Il lavoro, l’essere impegnati li aiuterebbe. Fa parte della terapia. È così?
«Nei progetti era già stabilito che venissero a lavorare qui, ma il Covid ha scompaginato tutto. Se mai ci fosse una schiarita, per lavorare allo SP.accio alloggerebbero in una delle casette, ma separati dagli altri ragazzi della comunità, per non correre rischi. In quel caso potremmo valutare di aprire anche la terrazza verandata al primo piano, contemporaneamente al giardino. Aumenteremmo di qualche unità i posti a sedere così da contarne in totale almeno una settantina. Comunque, finché non ci saranno condizioni di estrema sicurezza, non se ne parla proprio. Sarebbe un controsenso, allentare le misure di prevenzione proprio ora che ci sono segnali tanto positivi a livello nazionale».

Sabato scorso, in diverse località molti hanno sgarrato: gestori e clienti. I secondi, assai di più. Anche a Rimini.
«Entrambe le figure devono ragionare in maniera conseguente rispetto alla situazione. E i conduttori dei locali hanno una grande responsabilità. Se a causa dell’inosservanza di alcune regole per incassare cento euro in più, dovessimo disgraziatamente tornare al tragico periodo dei numerosi contagi giornalieri, richiuderemmo. Sarebbe la fine per tutti. Se l’ordinanza del Comune fissa una determinata ora di chiusura e invece tu la protrai una o due, se non addirittura tre o quattro ore dopo, come pare sia successo, significa che trentaduemila morti non sono serviti a nulla. È chiaro che quando vedi gli incassi di adesso, se ti metti a confrontarli con quelli di prima, ti potrebbe anche passare la voglia di stare aperto. Devi invece pensare che questa è una fase diversa: dunque, cogli quello che è possibile prendere al momento».

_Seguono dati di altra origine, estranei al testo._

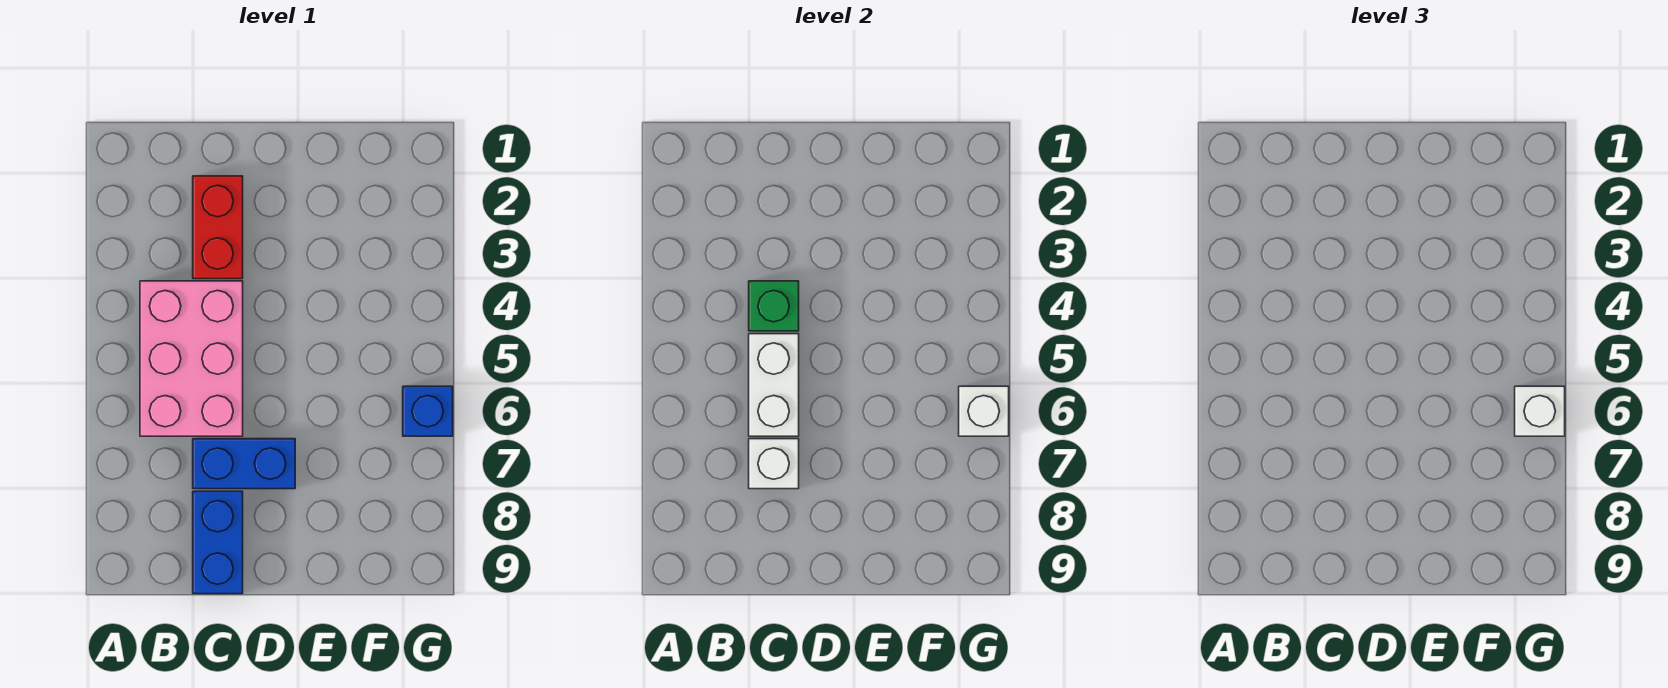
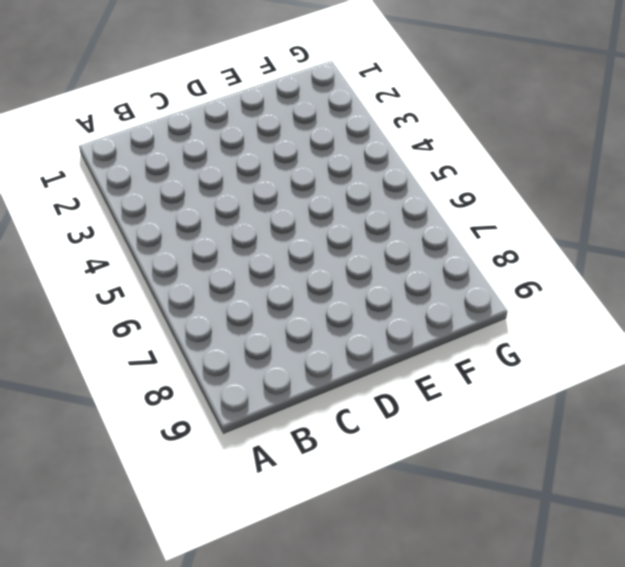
none -> pink 2x3 brick [140,281,243,436]
none -> red 1x2 brick [193,176,243,279]

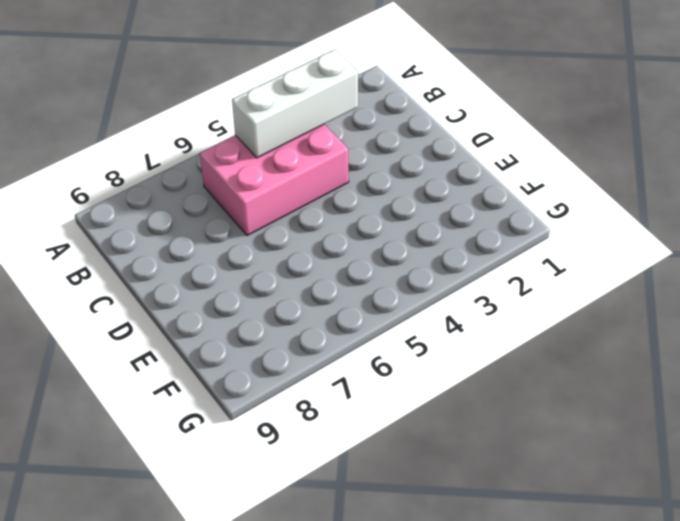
white 1x3 brick [232,50,358,158] -> none
none -> red 1x2 brick [193,176,243,279]
none -> blue 1x2 brick [193,439,295,489]

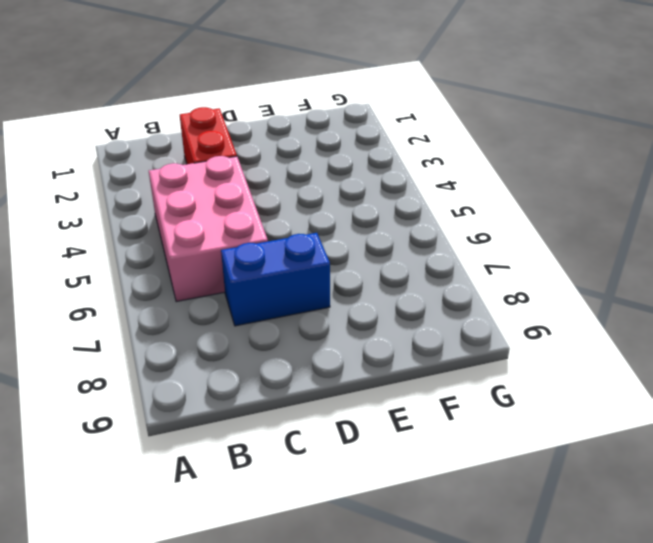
none -> blue 1x2 brick [193,491,243,594]
none -> blue 1x1 brick [403,386,453,436]

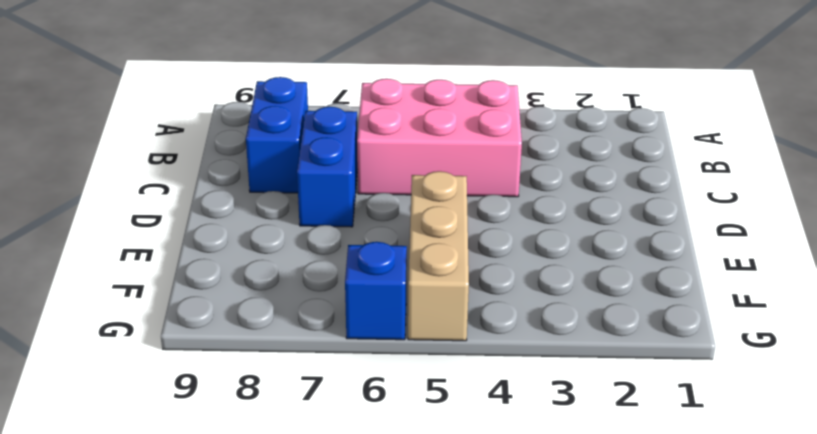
blue 1x2 brick [246,77,308,193] -> blue 1x2 brick turned to [193,491,243,594]
tan 1x3 brick [408,171,469,341] -> none
none -> red 1x2 brick [193,176,243,279]
none -> green 1x1 brick [749,281,799,331]

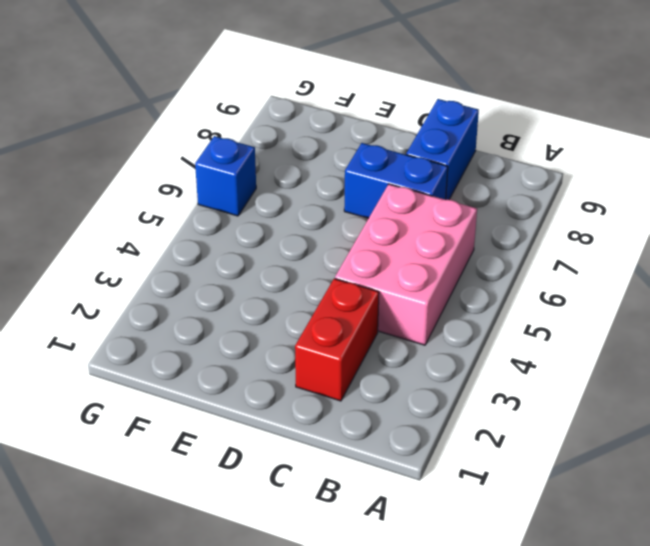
none -> green 1x1 brick [749,281,799,331]
none -> white 1x2 brick [749,334,799,436]

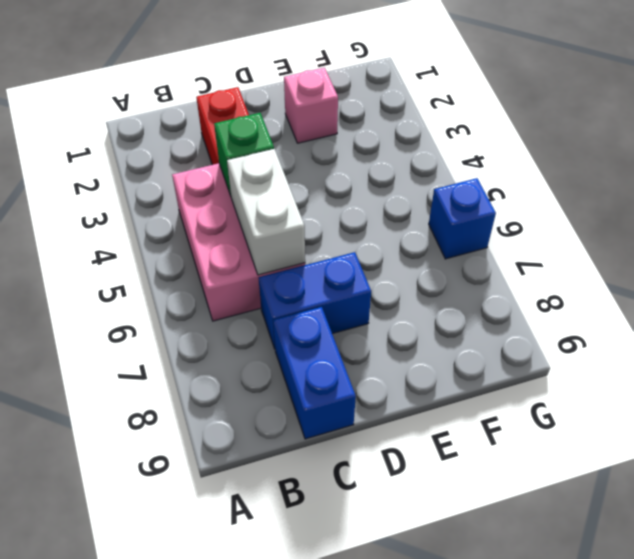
pink 1x1 brick [284,68,338,143] -> none
none -> white 1x1 brick [749,439,799,489]
none -> white 1x1 brick [959,386,1009,436]

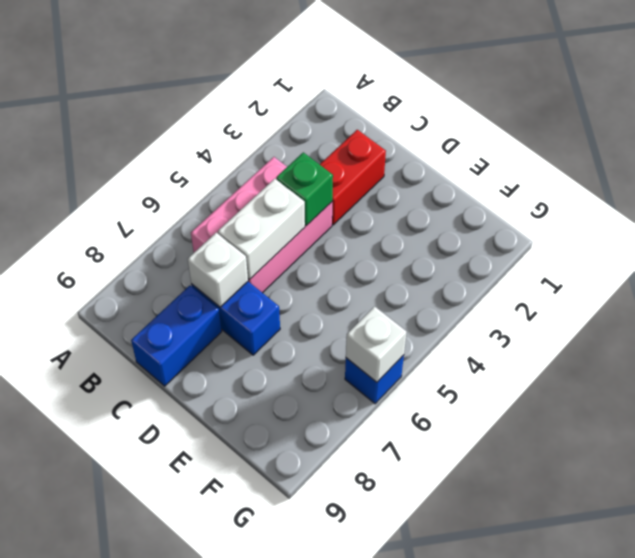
none -> white 1x1 brick [1515,386,1565,436]

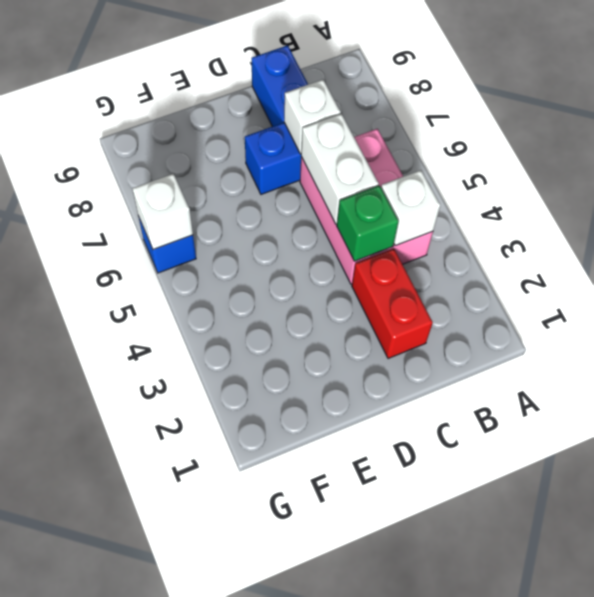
white 1x1 brick [381,170,440,246] -> white 1x1 brick moved to [1515,386,1565,436]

Questo virus è stato un cazzotto al plesso solare dell’economia mondiale. Quella locale non gode…
«Ti devi accontentare e sperare di accorciare gradatamente le distanze tra gli incassi di ieri e quelli di oggi fino ad annullarle. Si spera che avvenga nel minor tempo possibile. Nel frattempo, anche se il numero del personale di servizio è drasticamente diminuito, adesso il cliente sta più largo e comodo, riesce ad avere maggiori attenzioni e da parte nostra c’è più tempo per curarlo. Nonostante tutti i disagi, non possiamo farci sopraffare dagli eventi. Non dobbiamo e non vogliamo perdere di vista la fiducia».

Che orari fate, adesso?
«Dal 4 maggio siamo stati aperti tutti i giorni. Ci stiamo organizzando per fare i turni di riposo. Dal martedì al sabato Sp.accio è aperto a pranzo e a cena. Domenica e lunedì solo la sera. L’asporto tutti i giorni. Poi, quando ripristineremo il turno di riposo settimanale, lo comunicheremo sul nostro sito».

Roberto e Pietro ci hanno dunque illustrato al meglio come e cosa fanno per farci tornare a trascorrere in tranquillità e sicurezza un momento sereno con parenti e/o amici. Ci permettete un consiglio? Prenotate un tavolo, mettete in un sacco caos, rumori, malumori e rompiballe di vario genere, salite in collina, sedetevi tra il verde e concedetevi una cena in Sanpa pace!